==== Extrait choisi ====
Je n'ai jamais été seule.
Je suis née à deux,
j'ai une sœur jumelle,
elle s'appelle Lucie,
elle est brillante
et c'est probablement la personne
qui me fait le plus rire au monde.
Si je vous dis ça, c'est que,
naître à deux, ce n'est pas anodin.
Naître à deux, c'est se construire
à deux, en binôme,
c'est être amené à être toujours
en relativité par rapport à quelqu'un,
donc, toujours à se comparer.
Moi, c'est ce qui m'a amenée
à me poser beaucoup de questions
sur notre système éducatif.
Je suis un pur produit
de l'éducation nationale.
Emballée au lycée Henri IV,
packagée dans une grande école,
celle-ci, j'ai suivi la route,
l'autoroute, même, parfois,
sans trop me poser de questions.
C'est pratique, une autoroute,
on se met en pilote automatique.
Alors, notre système éducatif,
il est parfait pour les gens comme moi,
pour ces types de talents-là :
des personnes structurées,
qui peuvent voir la vie en trois parties,
trois sous-parties, qui savent s'adapter.
Pour tous les autres,
ceux qui comme ma sœur
ne veulent pas tellement s'adapter,
ceux qui sont hors cadre,
l'école est souvent perçue
comme une lutte.
Une lutte dont il faut sortir victorieux,
c'est-à-dire avec le bac ou un diplôme,
ce petit bout de papier qui va nous
permettre enfin de commencer notre vie.
====
Recopiez l'extrait de « Une lutte dont » à « commencer notre vie. » en substituant « vainqueur » à « victorieux ».
==== Données fournies ====
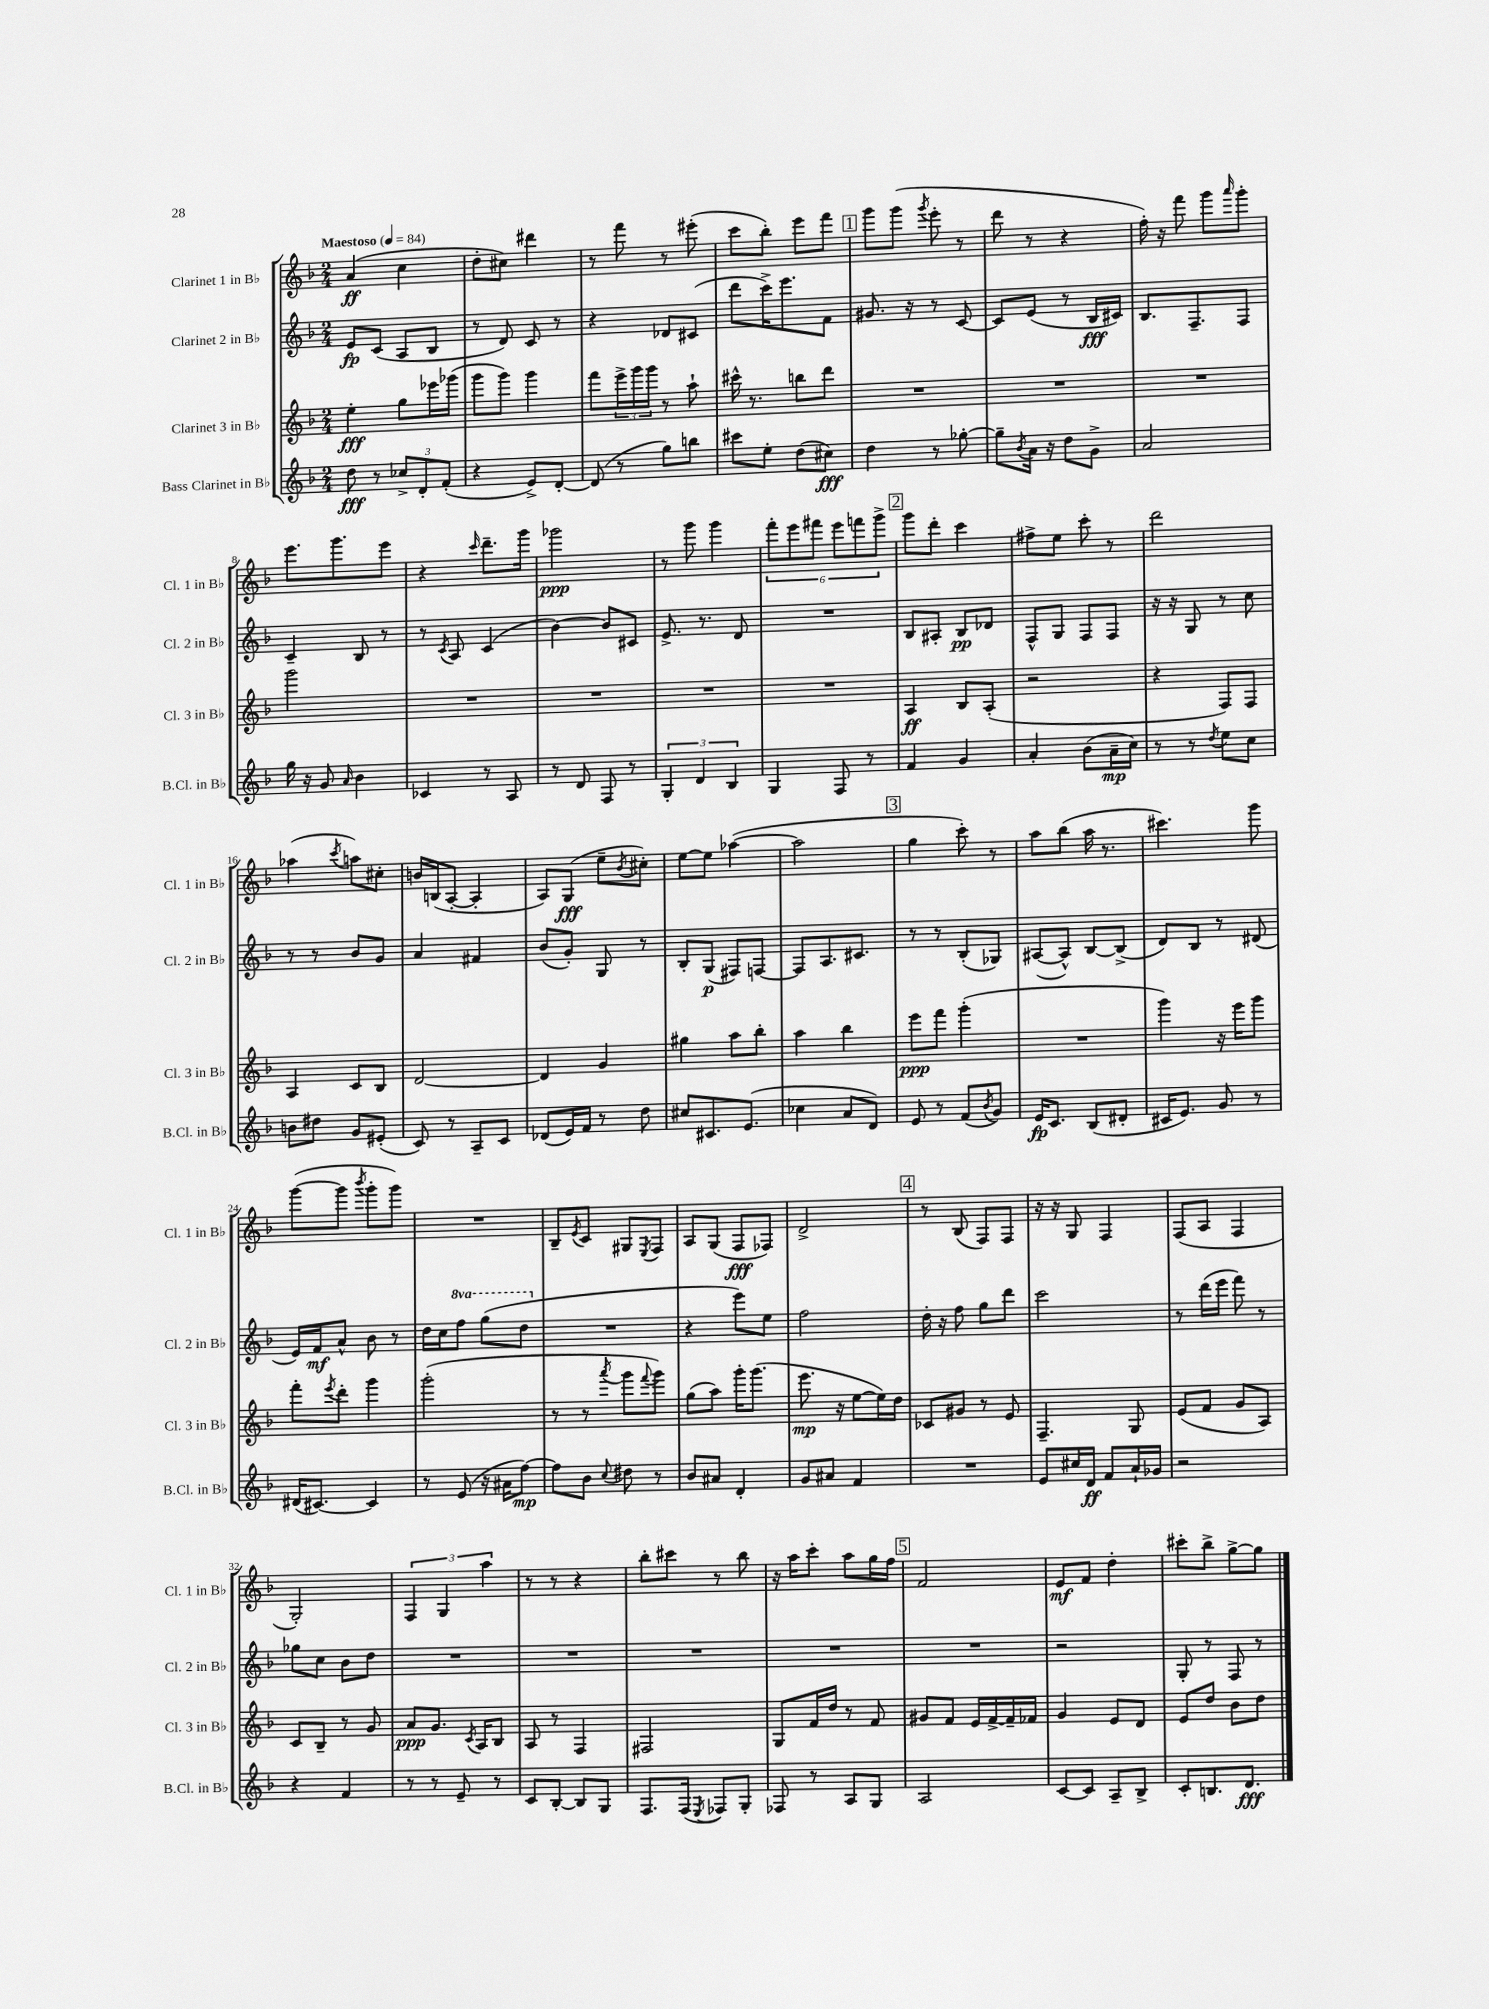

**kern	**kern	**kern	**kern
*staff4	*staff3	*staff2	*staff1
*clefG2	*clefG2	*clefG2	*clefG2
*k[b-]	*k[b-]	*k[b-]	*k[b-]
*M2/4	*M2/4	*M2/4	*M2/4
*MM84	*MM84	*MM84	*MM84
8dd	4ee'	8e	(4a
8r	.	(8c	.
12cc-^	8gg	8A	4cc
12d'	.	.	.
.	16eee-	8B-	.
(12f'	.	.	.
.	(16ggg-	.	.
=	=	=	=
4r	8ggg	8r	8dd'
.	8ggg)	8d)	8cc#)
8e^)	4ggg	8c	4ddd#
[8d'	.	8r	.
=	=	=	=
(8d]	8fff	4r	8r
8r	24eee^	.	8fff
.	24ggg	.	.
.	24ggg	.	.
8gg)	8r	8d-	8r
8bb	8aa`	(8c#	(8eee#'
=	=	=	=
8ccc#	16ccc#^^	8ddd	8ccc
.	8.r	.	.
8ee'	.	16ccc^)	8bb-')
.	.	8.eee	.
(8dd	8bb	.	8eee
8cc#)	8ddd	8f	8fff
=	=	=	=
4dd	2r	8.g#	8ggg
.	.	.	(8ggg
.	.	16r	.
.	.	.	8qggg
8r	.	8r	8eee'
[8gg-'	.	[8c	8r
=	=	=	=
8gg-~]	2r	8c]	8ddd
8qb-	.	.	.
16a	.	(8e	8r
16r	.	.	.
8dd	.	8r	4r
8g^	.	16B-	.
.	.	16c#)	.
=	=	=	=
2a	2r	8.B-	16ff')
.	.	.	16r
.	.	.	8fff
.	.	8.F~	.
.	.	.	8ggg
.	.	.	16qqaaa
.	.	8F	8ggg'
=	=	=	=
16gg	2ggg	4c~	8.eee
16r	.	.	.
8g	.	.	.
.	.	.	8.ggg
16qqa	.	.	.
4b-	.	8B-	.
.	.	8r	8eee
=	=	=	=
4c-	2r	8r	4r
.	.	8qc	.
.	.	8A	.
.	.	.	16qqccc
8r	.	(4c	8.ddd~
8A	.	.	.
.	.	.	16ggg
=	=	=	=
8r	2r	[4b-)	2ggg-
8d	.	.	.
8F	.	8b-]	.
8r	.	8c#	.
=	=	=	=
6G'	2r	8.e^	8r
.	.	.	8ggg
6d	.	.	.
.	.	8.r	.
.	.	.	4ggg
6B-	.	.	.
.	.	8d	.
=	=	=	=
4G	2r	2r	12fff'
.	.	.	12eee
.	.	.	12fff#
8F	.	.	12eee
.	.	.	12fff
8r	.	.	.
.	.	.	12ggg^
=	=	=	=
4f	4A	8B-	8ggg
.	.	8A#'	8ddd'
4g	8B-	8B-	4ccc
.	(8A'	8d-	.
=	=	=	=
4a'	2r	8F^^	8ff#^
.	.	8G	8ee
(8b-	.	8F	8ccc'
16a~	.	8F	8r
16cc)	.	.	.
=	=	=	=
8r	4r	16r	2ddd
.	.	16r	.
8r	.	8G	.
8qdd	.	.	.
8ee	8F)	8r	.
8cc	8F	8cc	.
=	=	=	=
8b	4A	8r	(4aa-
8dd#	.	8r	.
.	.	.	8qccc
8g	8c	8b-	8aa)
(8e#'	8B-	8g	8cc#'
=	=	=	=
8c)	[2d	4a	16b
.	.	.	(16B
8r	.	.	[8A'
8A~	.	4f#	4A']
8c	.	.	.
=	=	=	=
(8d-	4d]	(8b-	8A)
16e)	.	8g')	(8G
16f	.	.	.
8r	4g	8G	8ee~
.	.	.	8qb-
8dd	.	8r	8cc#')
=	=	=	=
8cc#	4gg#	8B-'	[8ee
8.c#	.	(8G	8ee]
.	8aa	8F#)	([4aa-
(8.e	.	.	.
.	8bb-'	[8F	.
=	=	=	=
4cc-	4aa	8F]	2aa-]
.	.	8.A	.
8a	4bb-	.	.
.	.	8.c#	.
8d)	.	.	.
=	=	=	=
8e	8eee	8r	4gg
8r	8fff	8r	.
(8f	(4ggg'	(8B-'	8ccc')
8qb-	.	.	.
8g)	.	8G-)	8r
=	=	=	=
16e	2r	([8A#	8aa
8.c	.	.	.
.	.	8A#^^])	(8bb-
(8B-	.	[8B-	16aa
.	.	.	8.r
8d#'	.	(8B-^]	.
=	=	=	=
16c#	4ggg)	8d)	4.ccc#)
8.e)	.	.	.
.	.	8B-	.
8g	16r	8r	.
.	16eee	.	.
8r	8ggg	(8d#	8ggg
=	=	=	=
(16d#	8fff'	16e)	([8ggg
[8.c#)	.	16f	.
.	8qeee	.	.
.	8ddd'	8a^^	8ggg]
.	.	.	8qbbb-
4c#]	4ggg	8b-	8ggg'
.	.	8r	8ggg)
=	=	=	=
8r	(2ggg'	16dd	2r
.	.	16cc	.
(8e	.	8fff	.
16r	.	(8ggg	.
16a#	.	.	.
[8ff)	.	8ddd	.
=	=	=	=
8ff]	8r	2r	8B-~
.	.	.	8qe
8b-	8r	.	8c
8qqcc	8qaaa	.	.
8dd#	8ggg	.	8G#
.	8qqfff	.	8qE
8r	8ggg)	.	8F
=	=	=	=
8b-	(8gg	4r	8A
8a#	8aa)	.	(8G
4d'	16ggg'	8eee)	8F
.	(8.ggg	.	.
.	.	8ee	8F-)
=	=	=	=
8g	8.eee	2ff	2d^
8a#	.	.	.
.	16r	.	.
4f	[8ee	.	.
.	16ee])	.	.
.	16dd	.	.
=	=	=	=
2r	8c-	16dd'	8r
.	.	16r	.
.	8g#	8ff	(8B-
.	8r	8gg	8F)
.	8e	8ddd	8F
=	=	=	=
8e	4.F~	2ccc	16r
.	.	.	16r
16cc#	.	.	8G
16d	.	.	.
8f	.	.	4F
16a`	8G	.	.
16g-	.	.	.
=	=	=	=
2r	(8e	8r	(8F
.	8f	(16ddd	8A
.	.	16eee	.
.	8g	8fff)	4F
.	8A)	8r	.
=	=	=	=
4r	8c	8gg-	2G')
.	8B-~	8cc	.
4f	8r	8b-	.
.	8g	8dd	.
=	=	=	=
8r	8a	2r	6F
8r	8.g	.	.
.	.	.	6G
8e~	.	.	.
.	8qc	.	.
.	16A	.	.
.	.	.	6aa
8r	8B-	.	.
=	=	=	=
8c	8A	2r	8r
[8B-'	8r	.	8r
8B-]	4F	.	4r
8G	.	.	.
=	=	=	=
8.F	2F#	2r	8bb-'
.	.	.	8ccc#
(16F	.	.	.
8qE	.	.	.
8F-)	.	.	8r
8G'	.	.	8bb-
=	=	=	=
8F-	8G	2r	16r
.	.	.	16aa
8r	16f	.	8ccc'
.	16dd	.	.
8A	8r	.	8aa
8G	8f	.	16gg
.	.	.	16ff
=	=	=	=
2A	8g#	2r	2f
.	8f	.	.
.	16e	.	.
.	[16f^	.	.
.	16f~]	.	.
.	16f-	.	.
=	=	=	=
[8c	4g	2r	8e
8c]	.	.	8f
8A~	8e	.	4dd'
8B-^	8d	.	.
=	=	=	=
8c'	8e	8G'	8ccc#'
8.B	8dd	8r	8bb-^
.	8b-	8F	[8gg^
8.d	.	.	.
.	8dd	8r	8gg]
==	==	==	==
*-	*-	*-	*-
====
Réponse attendue
Une lutte dont il faut sortir vainqueur,
c'est-à-dire avec le bac ou un diplôme,
ce petit bout de papier qui va nous
permettre enfin de commencer notre vie.